Breast Cancer-derived Dickkopf1 Inhibits Osteoblast Differentiation and Osteoprotegerin Expression: Implication for Breast Cancer Osteolytic Bone Metastases

摘要

Most breast cancer metastases in bone form osteolytic lesions, but the mechanisms of tumor-induced bone resorption and destruction are not fully understood. Although it is well recognized that Wnt/β-catenin signaling is important for breast cancer tumorigenesis, the role of this pathway in breast cancer bone metastasis is unclear. Dickkopf1 (Dkk1) is a secreted Wnt/β-catenin antagonist. In the present study, we demonstrated that activation of Wnt/β-catenin signaling enhanced Dkk1 expression in breast cancer cells and that Dkk1 over-expression is a frequent event in breast cancer. We also found that human breast cancer cell lines that preferentially form osteolytic bone metastases exhibited increased levels of Wnt/β-catenin signaling and Dkk1 expression.
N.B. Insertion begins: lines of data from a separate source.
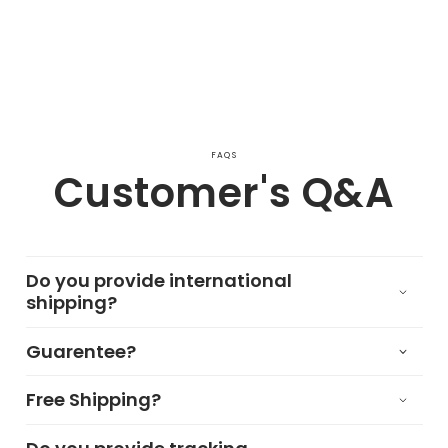
FAQS
Customer's Q&A
Do you provide international
shipping?
Guarentee?
Free Shipping?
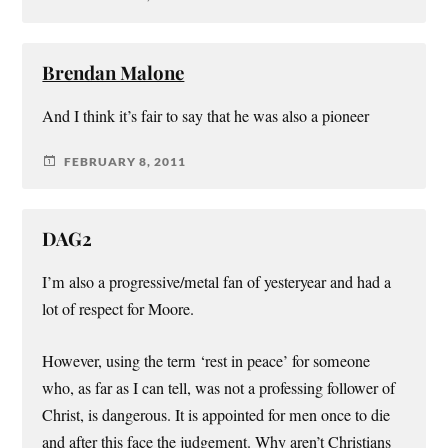
Brendan Malone
And I think it’s fair to say that he was also a pioneer
FEBRUARY 8, 2011
DAG2
I’m also a progressive/metal fan of yesteryear and had a
lot of respect for Moore.
However, using the term ‘rest in peace’ for someone
who, as far as I can tell, was not a professing follower of
Christ, is dangerous. It is appointed for men once to die
and after this face the judgement. Why aren’t Christians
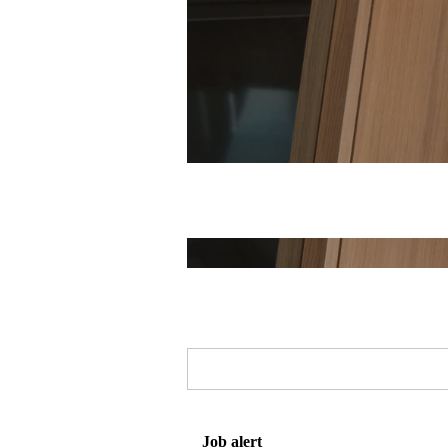
Job alert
Moreover, we showed that breast cancer cell-produced Dkk1 blocked Wnt3A-induced osteoblastic differentiation and osteoprotegerin (OPG) expression of osteoblast precursor C2C12 cells, and that these effects could be neutralized by a specific anti-Dkk1 antibody. In addition, we found that breast cancer cell conditioned media were able to blocked Wnt3A-induced NF-kappaB ligand reduction in C2C12 Cells. Finally, we demonstrated that conditioned media from breast cancer cells in which Dkk1 expression had been silenced via RNAi were unable to block Wnt3A-induced C2C12 osteoblastic differentiation and OPG expression. Taken together, these results suggest that breast cancer-produced Dkk1 may be an important mechanistic link between primary breast tumors and secondary osteolytic bone metastases.